My old carcass was too exhausted to hop in the SUVs with everyone else to see fireworks that night so I stayed back at the guest house. After a long luxurious shower and an hour’s reading in the paradise of central air, I watched some fireworks bursting over the distant southern horizon, probably the same ones my family was watching in downtown Austin. It was a memorable night for me, as I was also thinking much Deep Thoughts.


Tuesday we celebrated my sister-in-law’s birthday and then headed out around lunchtime (they were going to Six Flags Great Adventure – her birthday present). We got home to a joyous Charlie the Jack Russell mix and relaxed in preparation for the short work week ahead.


My highlight of the visit was the trip to the National Museum of the Pacific War. It was on my bucket list of things to see / do / visit in Texas, one I compiled nearly a year and a half ago. It was also a pleasant surprise when I realized, down there, that it was only an hour’s drive a way. Texas is, after all, a huge state. Even better was that my brother-in-law, a highly intelligent man sixteen years younger than me, is a history buff and had always wanted to check the museum out. With a pair of seven-year-old boy twins, what was the downside?


So we went in at 1 pm while the ladies walked up and down Fredericksburg, a small tourist town, shopping and suffering in the hundred degree heat which we had the fortune to escape in the museum. Why Fredericksburg? Well, the town’s the boyhood home of Admiral Chester Nimitz, one of the driving forces for our victory against the Japanese in World War II. Apparently, a few decades ago, the Nimitz family donated a hotel they owned to the government to start a museum for the Admiral. This soon grew to a few other buildings over a couple of acres, and by national fiat the Museum of the Pacific War was created.


We visited the main museum. One city-block-sized floor of winding corridors filled with life-sized exhibits, memorabilia behind glass, video presentations, maps, newspapers, and other interactive features. It took us two whole hours to traverse it all, but in honesty, I did not feel the time fly by. I did feel transported back in time eighty years.


The first room held some seats like cargo boxes and a five minute “prelude to war” film played over and over, setting the tone. Then you would walk leisurely through interconnected rooms progressing chronologically through the phases of the war – the build-up, Pearl Harbor, the Philippines, Midway, Guadalcanal, the island hopping strategy of Nimitz, Tarawa, Peleliu, Iwo Jima, Okinawa, the death of FDR, the development and dropping of the atomic bombs, and the war’s aftermath.

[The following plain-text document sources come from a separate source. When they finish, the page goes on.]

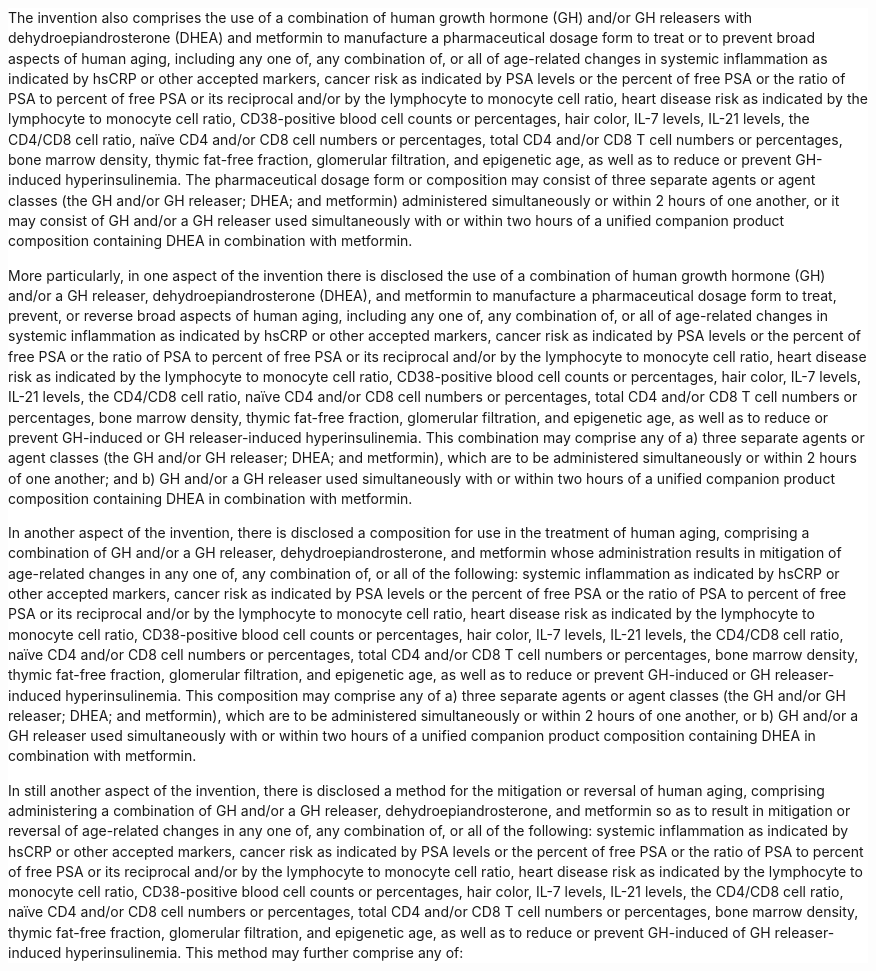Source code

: The invention also comprises the use of a combination of human growth hormone (GH) and/or GH releasers with dehydroepiandrosterone (DHEA) and metformin to manufacture a pharmaceutical dosage form to treat or to prevent broad aspects of human aging, including any one of, any combination of, or all of age-related changes in systemic inflammation as indicated by hsCRP or other accepted markers, cancer risk as indicated by PSA levels or the percent of free PSA or the ratio of PSA to percent of free PSA or its reciprocal and/or by the lymphocyte to monocyte cell ratio, heart disease risk as indicated by the lymphocyte to monocyte cell ratio, CD38-positive blood cell counts or percentages, hair color, IL-7 levels, IL-21 levels, the CD4/CD8 cell ratio, naïve CD4 and/or CD8 cell numbers or percentages, total CD4 and/or CD8 T cell numbers or percentages, bone marrow density, thymic fat-free fraction, glomerular filtration, and epigenetic age, as well as to reduce or prevent GH-induced hyperinsulinemia. The pharmaceutical dosage form or composition may consist of three separate agents or agent classes (the GH and/or GH releaser; DHEA; and metformin) administered simultaneously or within 2 hours of one another, or it may consist of GH and/or a GH releaser used simultaneously with or within two hours of a unified companion product composition containing DHEA in combination with metformin.

More particularly, in one aspect of the invention there is disclosed the use of a combination of human growth hormone (GH) and/or a GH releaser, dehydroepiandrosterone (DHEA), and metformin to manufacture a pharmaceutical dosage form to treat, prevent, or reverse broad aspects of human aging, including any one of, any combination of, or all of age-related changes in systemic inflammation as indicated by hsCRP or other accepted markers, cancer risk as indicated by PSA levels or the percent of free PSA or the ratio of PSA to percent of free PSA or its reciprocal and/or by the lymphocyte to monocyte cell ratio, heart disease risk as indicated by the lymphocyte to monocyte cell ratio, CD38-positive blood cell counts or percentages, hair color, IL-7 levels, IL-21 levels, the CD4/CD8 cell ratio, naïve CD4 and/or CD8 cell numbers or percentages, total CD4 and/or CD8 T cell numbers or percentages, bone marrow density, thymic fat-free fraction, glomerular filtration, and epigenetic age, as well as to reduce or prevent GH-induced or GH releaser-induced hyperinsulinemia. This combination may comprise any of a) three separate agents or agent classes (the GH and/or GH releaser; DHEA; and metformin), which are to be administered simultaneously or within 2 hours of one another; and b) GH and/or a GH releaser used simultaneously with or within two hours of a unified companion product composition containing DHEA in combination with metformin.

In another aspect of the invention, there is disclosed a composition for use in the treatment of human aging, comprising a combination of GH and/or a GH releaser, dehydroepiandrosterone, and metformin whose administration results in mitigation of age-related changes in any one of, any combination of, or all of the following: systemic inflammation as indicated by hsCRP or other accepted markers, cancer risk as indicated by PSA levels or the percent of free PSA or the ratio of PSA to percent of free PSA or its reciprocal and/or by the lymphocyte to monocyte cell ratio, heart disease risk as indicated by the lymphocyte to monocyte cell ratio, CD38-positive blood cell counts or percentages, hair color, IL-7 levels, IL-21 levels, the CD4/CD8 cell ratio, naïve CD4 and/or CD8 cell numbers or percentages, total CD4 and/or CD8 T cell numbers or percentages, bone marrow density, thymic fat-free fraction, glomerular filtration, and epigenetic age, as well as to reduce or prevent GH-induced or GH releaser-induced hyperinsulinemia. This composition may comprise any of a) three separate agents or agent classes (the GH and/or GH releaser; DHEA; and metformin), which are to be administered simultaneously or within 2 hours of one another, or b) GH and/or a GH releaser used simultaneously with or within two hours of a unified companion product composition containing DHEA in combination with metformin.

In still another aspect of the invention, there is disclosed a method for the mitigation or reversal of human aging, comprising administering a combination of GH and/or a GH releaser, dehydroepiandrosterone, and metformin so as to result in mitigation or reversal of age-related changes in any one of, any combination of, or all of the following: systemic inflammation as indicated by hsCRP or other accepted markers, cancer risk as indicated by PSA levels or the percent of free PSA or the ratio of PSA to percent of free PSA or its reciprocal and/or by the lymphocyte to monocyte cell ratio, heart disease risk as indicated by the lymphocyte to monocyte cell ratio, CD38-positive blood cell counts or percentages, hair color, IL-7 levels, IL-21 levels, the CD4/CD8 cell ratio, naïve CD4 and/or CD8 cell numbers or percentages, total CD4 and/or CD8 T cell numbers or percentages, bone marrow density, thymic fat-free fraction, glomerular filtration, and epigenetic age, as well as to reduce or prevent GH-induced of GH releaser-induced hyperinsulinemia. This method may further comprise any of:
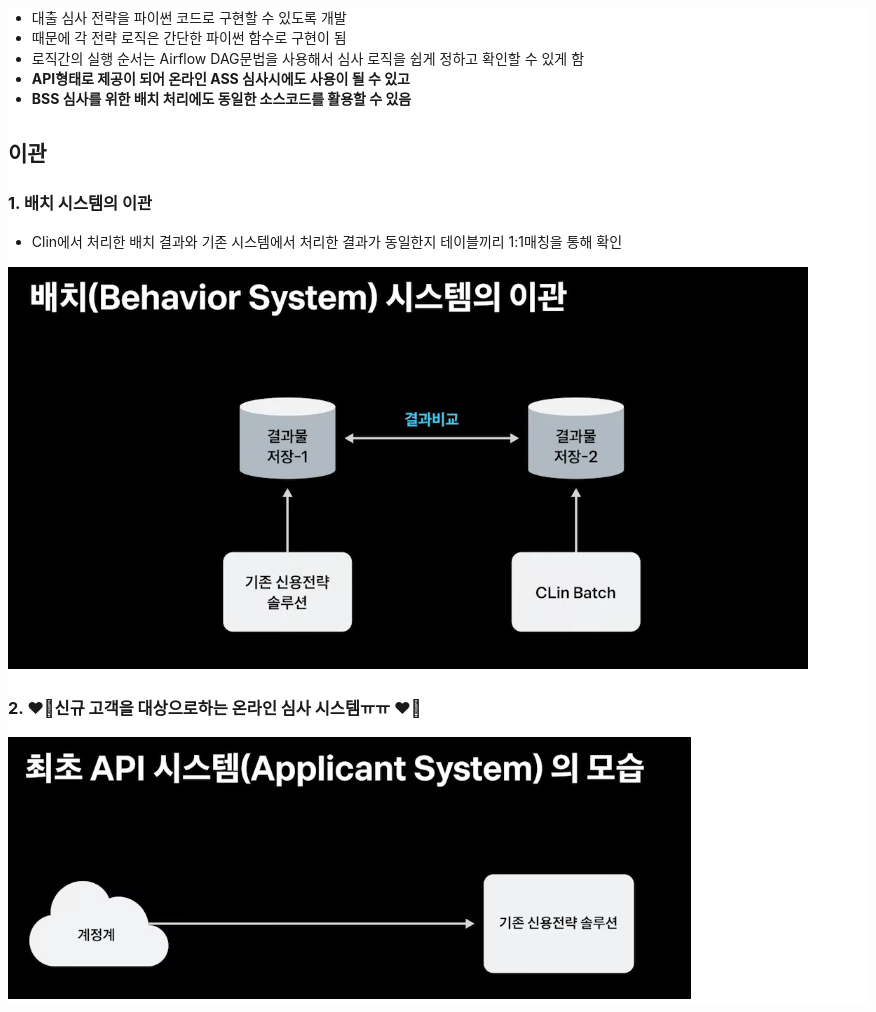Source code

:- 대출 심사 전략을 파이썬 코드로 구현할 수 있도록 개발
- 때문에 각 전략 로직은 간단한 파이썬 함수로 구현이 됨
- 로직간의 실행 순서는 Airflow DAG문법을 사용해서 심사 로직을 쉽게 정하고 확인할 수 있게 함
- **API형태로 제공이 되어 온라인 ASS 심사시에도 사용이 될 수 있고**
- **BSS 심사를 위한 배치 처리에도 동일한 소스코드를 활용할 수 있음**

## 이관

### 1. 배치 시스템의 이관

- Clin에서 처리한 배치 결과와 기존 시스템에서 처리한 결과가 동일한지 테이블끼리 1:1매칭을 통해 확인

![image.png](./image/image10.png)

### 2. ❤️‍🔥신규 고객을 대상으로하는 온라인 심사 시스템ㅠㅠ ❤️‍🔥

![image.png](./image/image11.png)
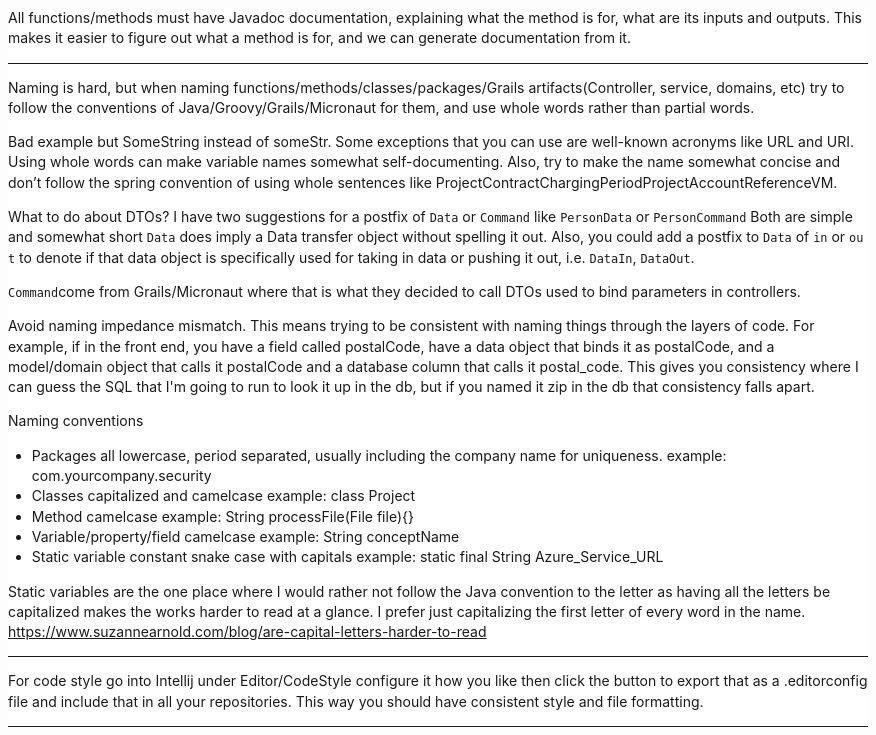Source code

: All functions/methods must have Javadoc documentation, explaining what the method is for, what are its inputs and outputs. This makes it easier to figure out 
what a method is for, and we can generate documentation from it.

---

Naming is hard, but when naming functions/methods/classes/packages/Grails artifacts(Controller, service, domains, etc) try to follow the conventions of 
Java/Groovy/Grails/Micronaut for them, and use whole words rather than partial words. 

Bad example but SomeString instead of someStr. Some exceptions that you can use are well-known acronyms like URL and URI. Using whole words can make variable 
names somewhat self-documenting. Also, try to make the name somewhat concise and don’t follow the spring convention of using whole sentences like 
ProjectContractChargingPeriodProjectAccountReferenceVM.

What to do about DTOs? I have two suggestions for a postfix of `Data` or `Command` like `PersonData` or `PersonCommand` Both are simple and somewhat short `Data` 
does imply a Data transfer object without spelling it out. Also, you could add a postfix to `Data` of `in` or `out` to denote if that data object is 
specifically used for taking in data or pushing it out, i.e. `DataIn`, `DataOut`. 

`Command`come from Grails/Micronaut where that is what they decided to call DTOs used to bind parameters in controllers.

Avoid naming impedance mismatch. This means trying to be consistent with naming things through the layers of code. For example, if in the front
end, you have a field called postalCode, have a data object that binds it as postalCode, and a model/domain object that calls it postalCode
and a database column that calls it postal_code. This gives you consistency where I can guess the SQL that I'm going to run to look it up
in the db, but if you named it zip in the db that consistency falls apart.

Naming conventions
* Packages all lowercase, period separated, usually including the company name for uniqueness. example: com.yourcompany.security
* Classes capitalized and camelcase example: class Project 
* Method camelcase example: String processFile(File file){}
* Variable/property/field camelcase example: String conceptName
* Static variable constant snake case with capitals example: static final String Azure_Service_URL

Static variables are the one place where I would rather not follow the Java convention to the letter as having all the letters be capitalized 
makes the works harder to read at a glance. I prefer just capitalizing the first letter of every word in the name.
https://www.suzannearnold.com/blog/are-capital-letters-harder-to-read

---

For code style go into Intellij under Editor/CodeStyle configure it how you like then click the button to export that as a .editorconfig file 
and include that in all your repositories. This way you should have consistent style and file formatting.

---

My favorite exhibits were the life-size ones. The museum actually holds a Japanese midget sub (not so midget-y at a 75-foot length), a B-25 bomber, an F4 Wildcat, a Stuart tank, several guns of varying caliber, both American and Japanese, and a replica of the Fat Man atomic bomb. I took pictures of these and I will post them tomorrow.


At the gift shop at the end I spent an indecisive 15 minutes trying to find a book to purchase. I hovered over several volumes of Samuel Eliot Morrison’s official naval history of the war, but I think these need to be bought as a set somehow somewhere sometime. Instead I opted for a book on submarine warfare of World War II. The museum had a mock-up sub interior complete with periscopes (which the boys loved) where I confessed to my brother-in-law that due to claustrophobia and intense fear of drowning, I could never serve in the submarine forces had I been alive back then. So this book is to help me gain a dose of, I dunno, vicarious courage maybe.


Afterwards we went to – go figure – a German beerhouse down the street for a late lunch. Apparently Fredericksburg has a huge German contingent, dating back to before World War II. Young Chester Nimitz would find himself fighting against his … neighbors, at least indirectly. Oh well. Such is this crazy world we live in, crazy since at least eighty years ago (and probably going back a lot, lot longer than that).